5.アスレティックトレーナーの役割を果たすために必要な知識と技術

 アスレティックトレーナーが前述の多くの役割を果たすために必要な知識は、直接的に必要となるアスレティックトレーナーとしての技術に関する知識を除けば、以下の3つに大別される(図1-B-2)。

図I-B-2

 第1は競技に関する知識である。競技スポーツにはさまざまな種目があり、各競技によって、運動の形態、ルール、必要な体力や動作などは異なる。競技者の体力は各競技の運動特性に応じて特異的に発達することが知られている。アスレティックトレーナーは、各競技を行う上で必要となる種目特有の体力要素(いわゆる専門的体力)や運動・動作の様式(特有の動作)を十分に把握しておく必要がある。また、使用する道具や防具、ウェア、シューズ、練習環境やトレーニングの内容など競技者が競技を行う上で身体に影響を与える多くの要素について、豊富な知識をもっておく必要がある。

 第2はスポーツ科学に関する知識である。特に人の身体機能に関連したトレーニングおよび競技力向上のための科学は、アスレティックトレーナーのさまざまな業務を遂行する上で必要不可欠な知識である。トレーニング科学、スポーツ心理学、バイオメカニクス、栄養学、運動生理学などの知識をベースに、トレーニングや健康管理に応用していく。

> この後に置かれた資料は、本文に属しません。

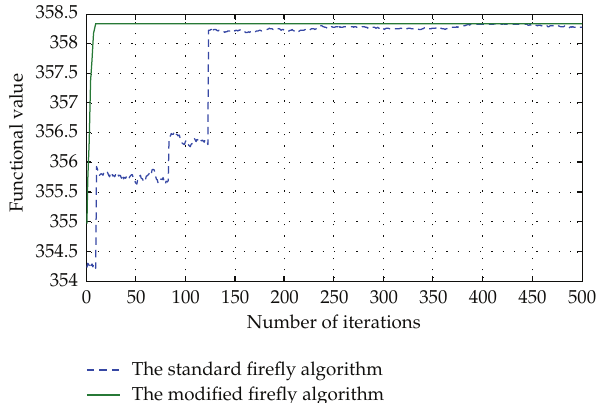
Figure 6: Simulation result of the sixth test problem.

 近年のスポーツ科学の発展は目覚しく、トレーニングに関する理論や、バイオメカニクス面からの分析に関する知識については、最新の知見を整理しておく必要がある。

 第3はスポーツ医学に関する知識である。生理学や解剖学などの基礎医学をベースとして、運動機能とのかかわりで理解する機能解剖学、スポーツ外傷・障害の発症メカニズム、理学療法などの幅広い知識が必要である。

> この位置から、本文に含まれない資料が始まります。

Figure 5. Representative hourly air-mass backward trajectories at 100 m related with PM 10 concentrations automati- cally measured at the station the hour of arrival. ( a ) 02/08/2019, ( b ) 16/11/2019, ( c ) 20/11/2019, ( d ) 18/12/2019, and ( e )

 特に機能解剖学はアスレティックトレーナーに必要な知識として重要なものの一つである。運動機能との関連からみた解剖学である。テーピングでも、ただ単に教科書通りの方法で、しわなく綺麗に巻ければよいのではない。傷害の部位や競技の特性、形態的特徴などに応じて巻き方を考慮する必要がある。そのためには、関節の動きや動作特性、靱帯の位置、付着部、機能などを熟知していなくてはならない。同様なことはストレッチングについてもいえよう。各スポーツにおいて頻繁に使われる筋、あるいは疲労しやすい筋をあらかじめ把握しておく必要がある。また、目的とする筋群を伸ばすためには、筋肉の起始、停止を踏まえた上で、どのような姿勢で、どのような関節運動を介して行うのが効果的なのかを理解しておく必要がある。このように、テーピング、ストレッチング、フォームの修正、あるいは筋力トレーニングなどを正しく実践するためには、人のからだの仕組み、すなわち機能解剖学を学ぶことが重要である。

 また、コンディショニング、アスレティックリハビリテーション、ドーピングなどに関連した必要知識は年々進歩しているので、常に情報収集することを怠ってはならない。


 以上のように、アスレティックトレーナーは、その役割を果たすための業務を遂行するために多くのスポーツ医科学と競技力向上に関する幅広い知識と技術を必要とする。

 日本体育協会公認アスレティックトレーナーの養成講習会では、表1-A-11、13に示されるような、共通科目20科目152.5時間、専門科目10科目600時間、合計30科目752.5時間に及ぶ教育カリキュラムが定められている(これ以外にも現場実習180時間が加わる)。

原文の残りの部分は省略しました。